Et sous le coup d’une grande volonté, libératrice de plusieurs mois de souffrance,  il se mit alors à  glisser sur l’eau à une vitesse prodigieuse. Sur le ventre, son corps glissait et se dirigeait selon sa volonté sans qu’il n’ait eu besoin de nager. La nuit prenait fin et l’aube se montrait timidement, dans un lever de soleil éblouissant presque aveuglant qui dispersait les ténèbres. Corian associa cette déchirure du matin avec sa propre déchirure intérieure.  Il jubilait de l’instant présent et du souhait accompli et trouva que finalement le ciel représentait bien sa très proche victoire. Il se dirigeait vers son but, son rêve d’enfance.

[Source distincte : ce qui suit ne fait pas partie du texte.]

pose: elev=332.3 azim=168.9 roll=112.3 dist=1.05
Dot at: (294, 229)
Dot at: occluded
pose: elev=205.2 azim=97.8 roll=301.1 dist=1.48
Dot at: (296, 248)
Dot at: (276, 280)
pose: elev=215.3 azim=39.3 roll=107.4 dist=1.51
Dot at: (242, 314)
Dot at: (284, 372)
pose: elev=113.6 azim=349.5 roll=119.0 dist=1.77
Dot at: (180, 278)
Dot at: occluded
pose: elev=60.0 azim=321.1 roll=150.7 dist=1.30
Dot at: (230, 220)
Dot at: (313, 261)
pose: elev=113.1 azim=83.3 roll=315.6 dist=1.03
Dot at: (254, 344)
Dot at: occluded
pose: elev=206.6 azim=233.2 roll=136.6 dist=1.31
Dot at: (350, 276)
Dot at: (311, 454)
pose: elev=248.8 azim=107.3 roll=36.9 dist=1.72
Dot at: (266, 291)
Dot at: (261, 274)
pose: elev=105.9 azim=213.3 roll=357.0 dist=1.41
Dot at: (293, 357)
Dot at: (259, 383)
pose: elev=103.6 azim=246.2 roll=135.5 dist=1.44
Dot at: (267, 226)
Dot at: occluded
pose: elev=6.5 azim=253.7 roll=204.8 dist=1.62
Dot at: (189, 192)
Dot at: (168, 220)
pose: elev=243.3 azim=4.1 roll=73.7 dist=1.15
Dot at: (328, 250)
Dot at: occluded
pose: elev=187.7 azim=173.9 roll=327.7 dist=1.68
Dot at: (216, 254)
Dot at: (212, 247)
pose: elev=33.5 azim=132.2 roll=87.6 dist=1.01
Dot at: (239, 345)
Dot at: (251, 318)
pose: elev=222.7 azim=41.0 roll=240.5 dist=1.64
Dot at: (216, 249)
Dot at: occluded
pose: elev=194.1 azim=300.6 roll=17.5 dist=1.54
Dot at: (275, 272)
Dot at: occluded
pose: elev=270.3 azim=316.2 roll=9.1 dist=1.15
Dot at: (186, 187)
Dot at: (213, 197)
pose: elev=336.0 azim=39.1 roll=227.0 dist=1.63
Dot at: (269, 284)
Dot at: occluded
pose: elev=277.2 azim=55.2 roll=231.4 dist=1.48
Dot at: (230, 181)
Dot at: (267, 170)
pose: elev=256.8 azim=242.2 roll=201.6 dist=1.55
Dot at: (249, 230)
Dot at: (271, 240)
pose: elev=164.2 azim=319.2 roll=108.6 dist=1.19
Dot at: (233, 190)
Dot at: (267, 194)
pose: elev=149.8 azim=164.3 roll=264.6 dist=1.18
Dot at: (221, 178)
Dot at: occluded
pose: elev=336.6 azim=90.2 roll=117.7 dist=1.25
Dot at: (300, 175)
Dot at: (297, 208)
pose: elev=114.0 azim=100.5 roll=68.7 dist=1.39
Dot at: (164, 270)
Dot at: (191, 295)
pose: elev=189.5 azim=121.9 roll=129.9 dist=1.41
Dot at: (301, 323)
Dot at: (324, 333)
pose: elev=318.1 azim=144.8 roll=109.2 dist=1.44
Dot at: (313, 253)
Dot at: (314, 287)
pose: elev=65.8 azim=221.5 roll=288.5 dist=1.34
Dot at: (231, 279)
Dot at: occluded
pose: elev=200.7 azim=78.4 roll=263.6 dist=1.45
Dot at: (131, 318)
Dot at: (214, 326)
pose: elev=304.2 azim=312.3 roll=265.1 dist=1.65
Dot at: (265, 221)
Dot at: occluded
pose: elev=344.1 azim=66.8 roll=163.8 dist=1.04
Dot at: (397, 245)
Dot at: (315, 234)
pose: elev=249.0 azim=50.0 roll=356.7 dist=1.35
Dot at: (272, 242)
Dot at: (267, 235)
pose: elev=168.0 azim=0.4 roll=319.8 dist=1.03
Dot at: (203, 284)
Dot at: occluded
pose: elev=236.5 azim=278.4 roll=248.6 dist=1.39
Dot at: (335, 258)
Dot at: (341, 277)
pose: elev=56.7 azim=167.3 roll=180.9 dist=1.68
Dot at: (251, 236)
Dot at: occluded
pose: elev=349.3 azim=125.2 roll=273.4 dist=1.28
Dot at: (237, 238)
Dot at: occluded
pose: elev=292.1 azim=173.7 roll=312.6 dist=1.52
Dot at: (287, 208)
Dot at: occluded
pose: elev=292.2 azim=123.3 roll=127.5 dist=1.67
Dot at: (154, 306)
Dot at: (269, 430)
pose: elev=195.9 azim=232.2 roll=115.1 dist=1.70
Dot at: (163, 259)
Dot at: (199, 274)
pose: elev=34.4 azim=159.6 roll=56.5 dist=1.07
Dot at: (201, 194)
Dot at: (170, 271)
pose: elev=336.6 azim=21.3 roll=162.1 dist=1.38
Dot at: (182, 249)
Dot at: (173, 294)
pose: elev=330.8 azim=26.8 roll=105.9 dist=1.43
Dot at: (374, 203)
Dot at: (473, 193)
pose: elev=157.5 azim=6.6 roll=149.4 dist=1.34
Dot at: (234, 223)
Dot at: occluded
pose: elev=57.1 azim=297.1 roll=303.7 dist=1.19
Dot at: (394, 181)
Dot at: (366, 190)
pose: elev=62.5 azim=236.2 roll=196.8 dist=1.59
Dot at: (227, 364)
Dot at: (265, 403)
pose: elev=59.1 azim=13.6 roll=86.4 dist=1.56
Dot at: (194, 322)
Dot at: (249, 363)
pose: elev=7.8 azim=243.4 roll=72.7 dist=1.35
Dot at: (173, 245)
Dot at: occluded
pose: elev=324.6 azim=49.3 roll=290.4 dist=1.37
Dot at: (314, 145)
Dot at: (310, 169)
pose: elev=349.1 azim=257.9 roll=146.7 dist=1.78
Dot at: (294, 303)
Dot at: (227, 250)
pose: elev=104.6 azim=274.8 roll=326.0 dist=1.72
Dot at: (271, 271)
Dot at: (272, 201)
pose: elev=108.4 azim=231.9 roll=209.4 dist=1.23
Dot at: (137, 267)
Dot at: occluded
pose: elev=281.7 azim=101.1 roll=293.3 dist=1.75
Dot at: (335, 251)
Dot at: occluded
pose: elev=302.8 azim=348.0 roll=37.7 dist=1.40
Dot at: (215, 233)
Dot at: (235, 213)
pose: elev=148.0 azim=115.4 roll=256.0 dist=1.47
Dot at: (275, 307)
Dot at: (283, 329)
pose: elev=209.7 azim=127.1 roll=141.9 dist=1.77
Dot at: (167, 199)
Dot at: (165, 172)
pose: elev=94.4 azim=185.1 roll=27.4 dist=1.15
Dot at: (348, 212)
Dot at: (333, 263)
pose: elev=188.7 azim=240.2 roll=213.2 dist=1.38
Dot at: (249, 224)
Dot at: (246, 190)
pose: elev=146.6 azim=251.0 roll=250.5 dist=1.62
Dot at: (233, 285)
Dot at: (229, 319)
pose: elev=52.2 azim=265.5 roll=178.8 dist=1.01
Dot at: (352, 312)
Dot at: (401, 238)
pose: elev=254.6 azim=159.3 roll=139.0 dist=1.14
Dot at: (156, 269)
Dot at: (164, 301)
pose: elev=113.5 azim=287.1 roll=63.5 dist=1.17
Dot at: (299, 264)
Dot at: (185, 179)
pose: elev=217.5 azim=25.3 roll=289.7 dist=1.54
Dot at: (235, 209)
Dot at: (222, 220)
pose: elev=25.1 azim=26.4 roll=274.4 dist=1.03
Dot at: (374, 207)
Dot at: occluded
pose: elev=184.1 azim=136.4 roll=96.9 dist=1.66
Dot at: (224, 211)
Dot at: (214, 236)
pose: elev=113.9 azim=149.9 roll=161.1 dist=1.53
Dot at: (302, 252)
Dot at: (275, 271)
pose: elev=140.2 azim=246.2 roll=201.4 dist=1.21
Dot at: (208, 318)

Il appela cette glissade le « vol sur mer » où en effet il s’amusait beaucoup. Il avançait, bras en avant ou bras écartés, faisant de la mousse, des bulles et même des vagues. Il fit des détours, retarda son arrivée, pour s’amuser jusqu’à l’épuisement. Et puis il finit par arriver en douceur sur la plage,  fatigué mais extrêmement serein. Corian avait changé, il était devenu rouge sombre, et sans le savoir un premier sage.

 

A la lecture du témoignage de Corian, Jonathan fut pris d’admiration pour ce dernier. Bien qu’il y ait eu d’autres récits parlant d’autres premiers sages, c’est l’ancien grand voyageur qui le fascina le plus. Jonathan rêvait lui aussi d’accomplir un rêve et de se voir jouir de pouvoirs issus de ses envies les plus profondes. Il savait que seul, la tâche lui serait difficile et hasardeuse. Il se demanda alors s’il ne pouvait pas bénéficier de conseils pour y parvenir et se mit en quête de rencontrer son nouvel héros.